## GOAL
Could you format the lines of all the records below as a numbered list, skipping blank lines and leaving out the pictures?

## INPUT RECORDS
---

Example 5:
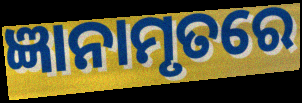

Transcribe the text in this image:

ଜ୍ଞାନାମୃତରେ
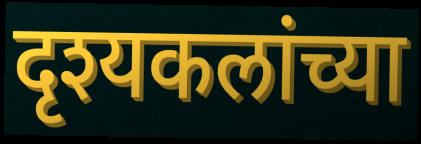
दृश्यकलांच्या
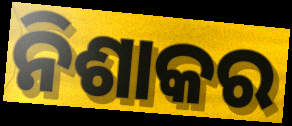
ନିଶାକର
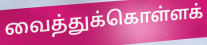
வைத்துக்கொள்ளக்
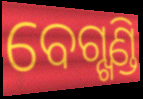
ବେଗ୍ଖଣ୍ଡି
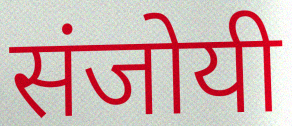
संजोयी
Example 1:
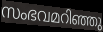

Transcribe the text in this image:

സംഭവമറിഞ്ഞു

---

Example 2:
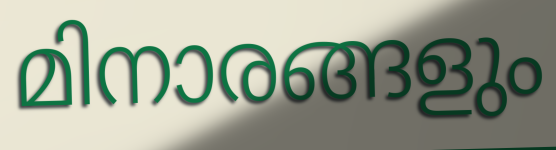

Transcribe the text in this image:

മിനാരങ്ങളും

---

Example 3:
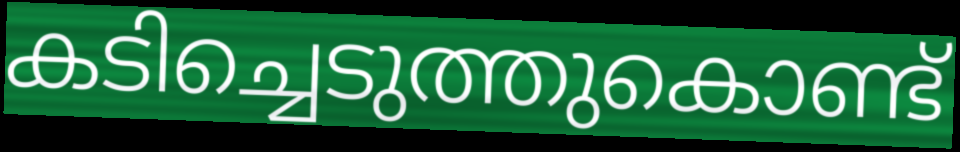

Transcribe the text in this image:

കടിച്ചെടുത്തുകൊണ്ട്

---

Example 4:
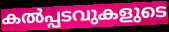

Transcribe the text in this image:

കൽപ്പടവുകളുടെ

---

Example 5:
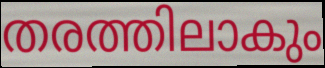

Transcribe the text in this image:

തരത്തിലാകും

## COMPLETE ANSWER
1. ---
2. Example 5:
3. Transcribe the text in this image:
4. ଜ୍ଞାନାମୃତରେ
5. दृश्यकलांच्या
6. ନିଶାକର
7. வைத்துக்கொள்ளக்
8. ବେଗ୍ଖଣ୍ଡି
9. संजोयी
10. Example 1:
11. Transcribe the text in this image:
12. സംഭവമറിഞ്ഞു
13. ---
14. Example 2:
15. Transcribe the text in this image:
16. മിനാരങ്ങളും
17. ---
18. Example 3:
19. Transcribe the text in this image:
20. കടിച്ചെടുത്തുകൊണ്ട്
21. ---
22. Example 4:
23. Transcribe the text in this image:
24. കൽപ്പടവുകളുടെ
25. ---
26. Example 5:
27. Transcribe the text in this image:
28. തരത്തിലാകും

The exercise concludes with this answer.